抜粋本文:

▶

2019年7月 5日 (金) 投稿者: メディア技術コース

渡辺です。こんにちは。

 

最近、研究室の学生達と新しい研究を色々と進めておりまして、その中で「ゲーム理論」と呼ばれる学問がとても重要となってきました。せっかくですので、この「ゲーム理論」について不定期連載をしていきたいと思います。

 

もし「ゲーム理論」という単語を初めて見る人は、この単語からどのような内容を想像するでしょうか。おそらくは、ゲーム中のキャラクターがどのように動いていくかとかの、ゲーム内の様々な技術を総称したものと考えるのではないでしょうか?私も学生時代にこの単語を初めて目にしたときはそのような連想をしました。しかし、私の場合問題はその状況でした。というのも、この単語をはじめて聞いたのは経済学の授業の中だったのです。企業利益予測とか社会経済動向とかの説明の中で突如「ゲーム理論」という言葉がでてきて、最初は聞き間違えたかと思ってしまいました。

◀

課題の内容:
a: 次の記述(i)〜(iii)がゲーム理論に関する文章の内容と一致するかを判定し、それぞれ「はい」または「いいえ」で答えよ。各判定には根拠となる本文の語句を一字一句変えずに引用すること。(i) 筆者が「ゲーム理論」という単語を初めて聞いたのは経済学の授業の中であった。(ii) 筆者は研究室の学生達と新しい研究を進めている。(iii) 筆者は「ゲーム理論」について毎週決まった日に連載する予定である。
b: ゲーム理論に関する文章の最後の文に続く部分を書き進めよ。

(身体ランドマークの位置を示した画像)

▶

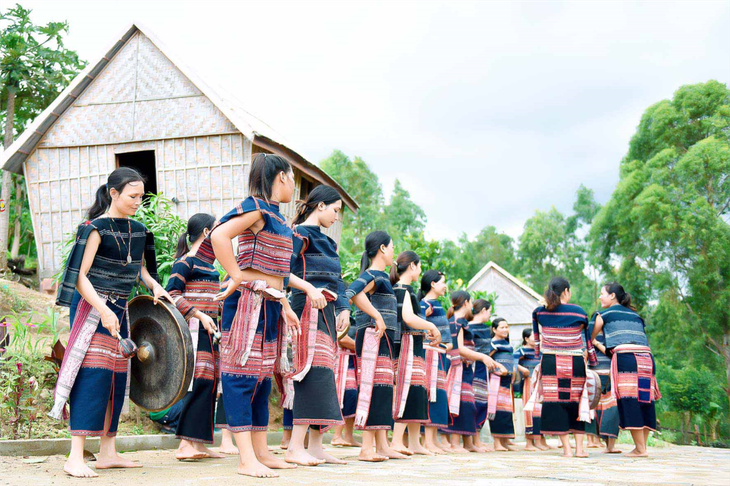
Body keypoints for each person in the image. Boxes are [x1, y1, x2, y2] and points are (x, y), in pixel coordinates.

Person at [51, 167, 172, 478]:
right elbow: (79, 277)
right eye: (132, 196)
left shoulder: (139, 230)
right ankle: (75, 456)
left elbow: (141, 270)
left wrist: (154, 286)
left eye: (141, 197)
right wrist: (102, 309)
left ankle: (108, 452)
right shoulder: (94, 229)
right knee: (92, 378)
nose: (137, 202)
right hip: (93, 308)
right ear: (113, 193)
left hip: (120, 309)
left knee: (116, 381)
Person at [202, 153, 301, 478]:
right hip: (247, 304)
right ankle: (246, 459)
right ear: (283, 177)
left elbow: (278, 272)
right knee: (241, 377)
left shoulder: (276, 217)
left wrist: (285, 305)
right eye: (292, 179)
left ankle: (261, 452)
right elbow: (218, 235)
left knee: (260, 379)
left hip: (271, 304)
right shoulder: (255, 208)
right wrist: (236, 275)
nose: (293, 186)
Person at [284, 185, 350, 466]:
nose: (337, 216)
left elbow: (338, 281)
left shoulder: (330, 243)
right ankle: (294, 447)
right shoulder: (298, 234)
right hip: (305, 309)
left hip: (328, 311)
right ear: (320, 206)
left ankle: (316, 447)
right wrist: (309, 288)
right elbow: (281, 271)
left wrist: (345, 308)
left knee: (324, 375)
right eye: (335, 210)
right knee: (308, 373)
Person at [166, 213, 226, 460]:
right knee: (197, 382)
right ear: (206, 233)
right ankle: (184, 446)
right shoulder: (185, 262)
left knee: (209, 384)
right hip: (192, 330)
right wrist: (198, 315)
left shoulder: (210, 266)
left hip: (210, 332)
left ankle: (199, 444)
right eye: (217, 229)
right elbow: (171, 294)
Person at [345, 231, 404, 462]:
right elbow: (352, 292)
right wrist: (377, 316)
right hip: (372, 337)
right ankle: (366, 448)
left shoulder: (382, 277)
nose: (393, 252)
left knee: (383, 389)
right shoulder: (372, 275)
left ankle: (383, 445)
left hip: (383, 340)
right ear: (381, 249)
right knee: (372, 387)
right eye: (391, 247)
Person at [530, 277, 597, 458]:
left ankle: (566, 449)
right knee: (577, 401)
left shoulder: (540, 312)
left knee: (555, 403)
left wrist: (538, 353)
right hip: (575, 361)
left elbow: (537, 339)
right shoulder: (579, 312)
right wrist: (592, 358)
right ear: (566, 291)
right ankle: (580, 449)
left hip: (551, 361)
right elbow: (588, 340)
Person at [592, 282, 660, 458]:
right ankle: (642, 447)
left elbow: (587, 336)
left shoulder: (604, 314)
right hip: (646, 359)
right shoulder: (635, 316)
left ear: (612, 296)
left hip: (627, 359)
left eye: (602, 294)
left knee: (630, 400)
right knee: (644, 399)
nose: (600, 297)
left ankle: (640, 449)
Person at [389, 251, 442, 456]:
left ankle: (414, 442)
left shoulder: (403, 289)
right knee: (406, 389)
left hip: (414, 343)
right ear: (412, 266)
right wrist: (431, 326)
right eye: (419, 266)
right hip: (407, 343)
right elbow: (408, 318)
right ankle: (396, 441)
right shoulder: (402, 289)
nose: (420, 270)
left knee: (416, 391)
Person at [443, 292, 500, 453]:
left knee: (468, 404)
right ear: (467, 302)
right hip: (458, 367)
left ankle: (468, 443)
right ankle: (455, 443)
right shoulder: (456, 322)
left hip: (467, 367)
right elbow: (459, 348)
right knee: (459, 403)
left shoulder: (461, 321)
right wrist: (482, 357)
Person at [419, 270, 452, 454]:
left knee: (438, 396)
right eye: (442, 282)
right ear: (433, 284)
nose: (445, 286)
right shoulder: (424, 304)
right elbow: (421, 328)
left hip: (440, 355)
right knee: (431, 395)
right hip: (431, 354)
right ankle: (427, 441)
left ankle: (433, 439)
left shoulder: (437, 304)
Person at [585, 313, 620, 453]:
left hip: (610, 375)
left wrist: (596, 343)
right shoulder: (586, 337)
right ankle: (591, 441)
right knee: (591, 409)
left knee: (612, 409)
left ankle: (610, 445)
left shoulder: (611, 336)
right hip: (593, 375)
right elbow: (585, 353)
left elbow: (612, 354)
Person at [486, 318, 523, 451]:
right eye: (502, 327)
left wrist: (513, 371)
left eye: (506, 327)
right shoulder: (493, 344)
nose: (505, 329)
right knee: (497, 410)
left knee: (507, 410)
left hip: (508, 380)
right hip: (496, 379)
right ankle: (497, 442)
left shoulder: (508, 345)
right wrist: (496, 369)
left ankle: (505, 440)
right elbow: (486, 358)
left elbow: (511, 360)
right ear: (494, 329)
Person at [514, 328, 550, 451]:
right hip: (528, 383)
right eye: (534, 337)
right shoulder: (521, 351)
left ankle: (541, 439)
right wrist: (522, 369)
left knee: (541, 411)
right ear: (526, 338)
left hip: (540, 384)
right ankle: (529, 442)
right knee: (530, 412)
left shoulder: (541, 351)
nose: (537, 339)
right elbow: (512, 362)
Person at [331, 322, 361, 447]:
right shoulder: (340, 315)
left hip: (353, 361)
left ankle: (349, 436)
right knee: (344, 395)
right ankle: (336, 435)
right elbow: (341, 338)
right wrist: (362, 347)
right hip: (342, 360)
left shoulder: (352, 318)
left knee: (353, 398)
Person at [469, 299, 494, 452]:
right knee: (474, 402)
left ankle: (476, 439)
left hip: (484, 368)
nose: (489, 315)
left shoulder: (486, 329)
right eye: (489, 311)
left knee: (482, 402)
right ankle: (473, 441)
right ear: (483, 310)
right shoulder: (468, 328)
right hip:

◀

課題別の解答:
a:
(i) はい:「この単語をはじめて聞いたのは経済学の授業の中だったのです」
(ii) はい:「最近、研究室の学生達と新しい研究を色々と進めておりまして」
(iii) いいえ:「不定期連載をしていきたいと思います」

b:
「ゲーム理論」を簡単に説明すると、複数の主体(人・企業・国)が何かしら目標を持っていて、それを達成するために各々で行動していき、その結果がどうなるのかを推測・分析するという学問です。このように抽象的に述べるとわかりづらいのですが、その典型的なものの一つが対戦型ゲームやスポーツ競技です。ババ抜きや七並べなどのトランプゲーム、あるいはテニスやマラソンなどがそれにあたります。これらのゲームやスポーツでは、ルールに従って勝利条件が定められ、勝利を目指してプレイヤーや選手が様々な方針で挑みます。ルールや条件を変えてみると、企業間の利益競争とか、国同士の発展も同じような法則を持つので、これを理論化したものが「ゲーム理論」というわけです。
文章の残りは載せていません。